__Work item__.
Could you rename "title and description" to "heading and summary" throughout the items below, keeping every other word as it is and leaving the pictures out of your answer?

Working data Block Start

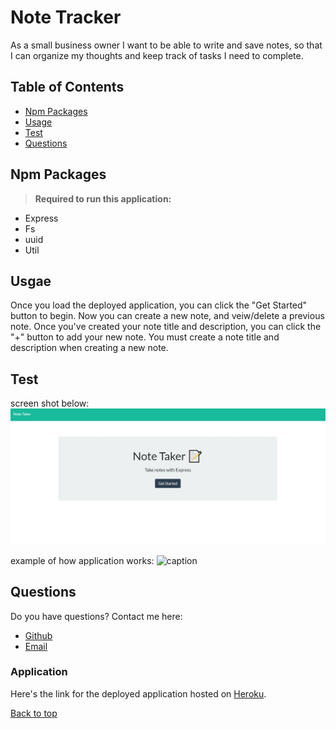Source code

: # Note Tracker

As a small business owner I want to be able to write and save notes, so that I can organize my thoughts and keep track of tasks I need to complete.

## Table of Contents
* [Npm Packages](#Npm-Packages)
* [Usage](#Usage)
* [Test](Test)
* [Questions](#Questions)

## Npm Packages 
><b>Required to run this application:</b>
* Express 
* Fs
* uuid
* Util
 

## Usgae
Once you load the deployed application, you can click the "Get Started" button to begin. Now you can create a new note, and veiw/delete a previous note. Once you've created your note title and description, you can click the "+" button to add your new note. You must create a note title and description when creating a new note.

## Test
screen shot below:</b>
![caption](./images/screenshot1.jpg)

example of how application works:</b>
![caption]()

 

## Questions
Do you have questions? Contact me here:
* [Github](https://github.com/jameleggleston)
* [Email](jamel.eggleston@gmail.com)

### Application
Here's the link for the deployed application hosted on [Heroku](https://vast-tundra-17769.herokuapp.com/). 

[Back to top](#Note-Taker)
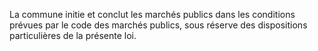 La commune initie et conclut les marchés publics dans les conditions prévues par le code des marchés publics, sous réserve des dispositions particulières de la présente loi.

Working data Block End

__Problem solution__.
Source code

: # Note Tracker

As a small business owner I want to be able to write and save notes, so that I can organize my thoughts and keep track of tasks I need to complete.

## Table of Contents
* [Npm Packages](#Npm-Packages)
* [Usage](#Usage)
* [Test](Test)
* [Questions](#Questions)

## Npm Packages 
><b>Required to run this application:</b>
* Express 
* Fs
* uuid
* Util
 

## Usgae
Once you load the deployed application, you can click the "Get Started" button to begin. Now you can create a new note, and veiw/delete a previous note. Once you've created your note heading and summary, you can click the "+" button to add your new note. You must create a note heading and summary when creating a new note.

## Test
screen shot below:</b>
![caption](./images/screenshot1.jpg)

example of how application works:</b>
![caption]()

 

## Questions
Do you have questions? Contact me here:
* [Github](https://github.com/jameleggleston)
* [Email](jamel.eggleston@gmail.com)

### Application
Here's the link for the deployed application hosted on [Heroku](https://vast-tundra-17769.herokuapp.com/). 

[Back to top](#Note-Taker)
 La commune initie et conclut les marchés publics dans les conditions prévues par le code des marchés publics, sous réserve des dispositions particulières de la présente loi.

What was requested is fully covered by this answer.